Nationaltheater, 10 décembre
Exporter les opéras de Rimski-Korsakov loin de leur terroir reste un exercice délicat, à l’exception du Coq d’or, ultime chef-d’œuvre, un peu plus souvent représenté en Europe occidentale. Mais il y a quatorze autres titres. Certains, comme Sadko ou Kitège, connaissent au mieux une diffusion sporadique, alors que bien d’autres, dont les géniaux La Nuit de mai et La Nuit de Noël, tous deux d’après Gogol, restent inconnus, hormis pour quelques discophiles curieux de tout, qui en ont collectionné les rares parutions à l’époque du vinyle ou des débuts du CD. Lorsque Sebastian Weigle et Christof Loy ont travaillé sur La Nuit de Noël à Francfort, à l’occasion d’une nouvelle production en décembre 2021, l’entreprise relevait donc de la découverte pure. Ni le chef, ni l’orchestre, ni les chœurs, ni les chanteurs ne savaient précisément comment cette partition allait s’assembler et sonner lors des premières répétitions. Quatre ans plus tard, à Munich, la situation est différente, au moins en raison de la présence de Vladimir Jurowski, chef russe davantage rompu à ce type de dramaturgie musicale. Reste que la production francfortoise, particulièrement aboutie, continue de faire figure de référence, alors que la nouvelle lecture scénique de Barrie Kosky peine à soutenir la comparaison.

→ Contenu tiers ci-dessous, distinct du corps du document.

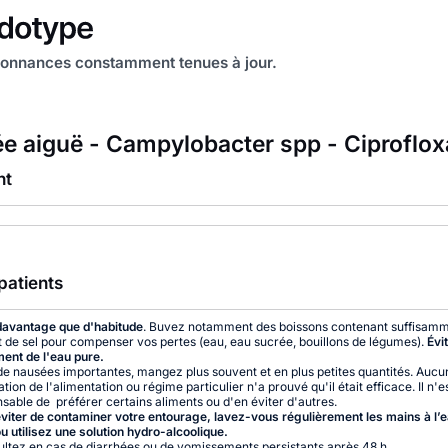
onnances constamment tenues à jour.
ée aiguë - Campylobacter spp - Ciproflox
nt
patients
avantage que d'habitude
. Buvez notamment des boissons contenant suffisam
t de sel pour compenser vos pertes (eau, eau sucrée, bouillons de légumes).
Évi
ent de l'eau pure.
de nausées importantes, mangez plus souvent et en plus petites quantités. Aucu
tion de l'alimentation ou régime particulier n'a prouvé qu'il était efficace. Il n'
nsable de préférer certains aliments ou d'en éviter d'autres.
éviter de contaminer votre entourage, lavez-vous régulièrement les mains à l’e
u utilisez une solution hydro-alcoolique.
ltez en cas de diarrhées ou de vomissements persistants après 48 h,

Les ingrédients sont pourtant réunis, mais l’approche, trop sophistiquée, paraît souvent en porte-à-faux avec la naïveté de l’argument. Dans un village de la « Petite Russie », paysans, notables, sorcière délurée et diable facétieux se croisent au fil d’une nuit d’hiver enneigée mais festive, jusqu’à ce que le jeune Vakoula conquière la belle Oxana en lui rapportant les souliers d’or de la Tsarine. Chez Gogol comme chez Rimski-Korsakov, tout est simple, franc, efficace, alors qu’avec Kosky et son équipe, tout se complique et s’alourdit. Villageois à la fois spectateurs et acteurs d’un spectacle de cirque ou de comédie de tréteaux donné dans une sorte de petit auditorium à étages, profusion de danseurs et d’acrobates, notables ventripotents et outranciers comme des clowns, chorégraphie insistante, multiplication d’effets décalés en recherche de poésie : la sauce ne prend pas vraiment.
Après l’entracte, lorsque le surnaturel du livret s’installe avec davantage d’insistance, le dispositif fonctionne mieux, et le clou de la soirée demeure l’apparition de la Tsarine, descendant lentement des cintres, suspendue sous un aigle bicéphale géant. Un symbole d’absolutisme en cruelle résonance avec l’actualité, lorsque Vakoula et son diable apprivoisé se mêlent ici aux cosaques de Zaporijia (!), venus solliciter une clémence incertaine.
L’actualité affleure aussi dans l’accent mis sur les aspects les plus ukrainiens de l’œuvre. Les nombreuses chansons de Noël populaires, « koliadas » utilisées par Rimski-Korsakov après les avoir traduites en russe, sont ici retraduites dans leur ukrainien d’origine. Dans une certaine mesure, la direction orchestrale brillante mais délibérément objective – voire d’une modernité très « internationale » – proposée par Vladimir Jurowski participe également à cette prise de distance vis-à-vis d’une culture russe susceptible d’être ressentie comme hégémonique.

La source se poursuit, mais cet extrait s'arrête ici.